28 Cell Membrane The cell membrane regulates what enters and leaves the cell and also provides protection and support The cell membrane is made up of a phospholipid bilayer. Meaning that the cell membrane has two layers.

29 Cell Walls Cell walls are present in plants, algae, and fungi.
Cell walls lie outside of the cell membrane. The main function of the cell wall is to provide support and protection for the cell. Cell walls are made up cellulose, which is what your paper is made of.

30 Diffusion Through Cell Boundaries
Diffusion – when materials pass from an area of high concentration to an area of low concentration, until the system has reached equilibrium. Because diffusion depends upon random particle movements, substances diffuse across membranes with-out requiring the cell to use energy.

31 Osmosis Osmosis – is the diffusion of water through a selectively permeable membrane, or semipermeable membranes. Selective permeability means that some but not all substances can pass through the cell membrane, some require energy to get through the membrane. Osmosis and diffusion do not require energy.

32 How osmosis works- Some solutions are isotonic meaning that they have equal parts. Some are hypertonic meaning they have more solute than solvent. Some are hypotonic meaning they have more solvent than solute. REMEMBER OSMOSIS IS WATER MOVING FROM AN AREA OF HIGH CONCENTRATION TO AN AREA OF LOW CONCENTRATION.

33 Facilitated Diffusion
Facilitated diffusion – is the movement of specific molecules across cell membranes through protein channels. Like sugar. Requires no energy.

34 Active Transport Sometimes cells need to move substances from areas of low concentration to areas of high concentration. How cells do this is through active transport. This requires energy.

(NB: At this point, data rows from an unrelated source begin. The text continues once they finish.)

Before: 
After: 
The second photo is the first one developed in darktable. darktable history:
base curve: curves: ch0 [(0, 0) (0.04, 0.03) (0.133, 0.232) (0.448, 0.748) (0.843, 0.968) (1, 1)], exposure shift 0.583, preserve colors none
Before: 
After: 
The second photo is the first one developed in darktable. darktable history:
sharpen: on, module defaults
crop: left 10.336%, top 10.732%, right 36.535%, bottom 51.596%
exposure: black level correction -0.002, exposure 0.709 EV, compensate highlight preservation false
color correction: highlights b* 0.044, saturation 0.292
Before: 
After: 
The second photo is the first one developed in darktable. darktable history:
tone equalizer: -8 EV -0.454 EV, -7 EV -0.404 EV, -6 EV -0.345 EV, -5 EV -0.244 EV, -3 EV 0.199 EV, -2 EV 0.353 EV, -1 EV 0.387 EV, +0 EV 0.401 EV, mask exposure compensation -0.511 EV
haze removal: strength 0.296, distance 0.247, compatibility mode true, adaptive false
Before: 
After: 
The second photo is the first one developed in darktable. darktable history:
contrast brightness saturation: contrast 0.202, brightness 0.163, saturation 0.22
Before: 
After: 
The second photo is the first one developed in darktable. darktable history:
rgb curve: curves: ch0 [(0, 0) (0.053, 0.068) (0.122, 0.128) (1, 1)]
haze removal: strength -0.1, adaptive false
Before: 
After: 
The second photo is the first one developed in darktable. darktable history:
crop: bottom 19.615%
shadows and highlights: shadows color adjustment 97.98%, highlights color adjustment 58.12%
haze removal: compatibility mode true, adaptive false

Sometimes the transport of larger materials involves changes in the shape of the cell membrane.

35 Types of active transport –
Endocytosis – is the process of taking material into the cell by means of infoldings, or pockets, of the cell membrane. Two types of endocytosis are: Phagocytosis – extensions of cytoplasm surround a particle and package it within a food vacuole. The cell then engulfs it. Pinocytosis – process by which a cell takes in liquid from the surrounding environment. Exocytosis – the forcing of material out of a cell.

36 The Diversity of Cellular Life

37 Unicellular Organisms
A single celled organism is also called a unicellular organism In terms of numbers, Unicellular organisms dominate life on earth. Example - yeast

38 Multicellular Organisms
Some organisms (like yourself) are made up of many cells. Cells throughout a multicellular organism can develop in different ways to perform different tasks. This is called cell specialization.

39 Animal and plant cells are specialized in many ways.
They can transport oxygen, make proteins, store food, and digest food. They also help organisms to move Plant cells help it to make food, and get rid of oxygen.